Given entries:

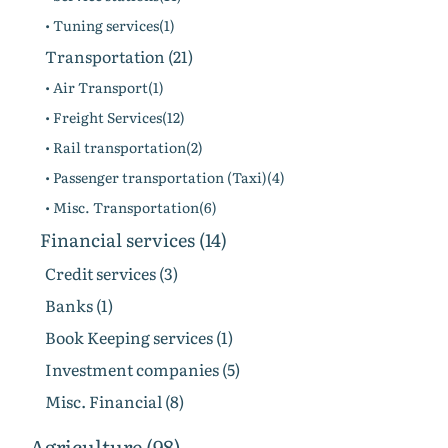
• Tuning services(1)
Transportation (21)
• Air Transport(1)
• Freight Services(12)
• Rail transportation(2)
• Passenger transportation (Taxi)(4)
• Misc. Transportation(6)
Financial services (14)
Credit services (3)
Banks (1)
Book Keeping services (1)
Investment companies (5)
Misc. Financial (8)
Agriculture (98)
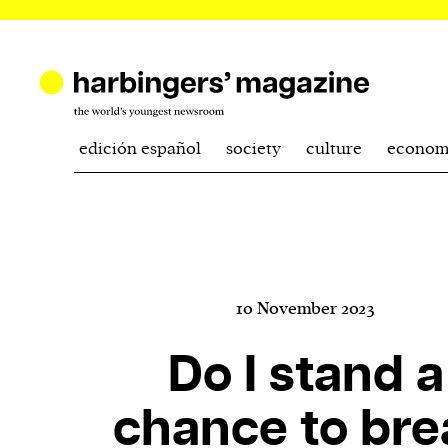
edición español
society
culture
econom
10 November 2023
Do I stand a
chance to bre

Directive: Pictures stay out; the data above is to be returned exactly.

Output for this task:
• Tuning services(1)
Transportation (21)
• Air Transport(1)
• Freight Services(12)
• Rail transportation(2)
• Passenger transportation (Taxi)(4)
• Misc. Transportation(6)
Financial services (14)
Credit services (3)
Banks (1)
Book Keeping services (1)
Investment companies (5)
Misc. Financial (8)
Agriculture (98)
edición español
society
culture
econom
10 November 2023
Do I stand a
chance to bre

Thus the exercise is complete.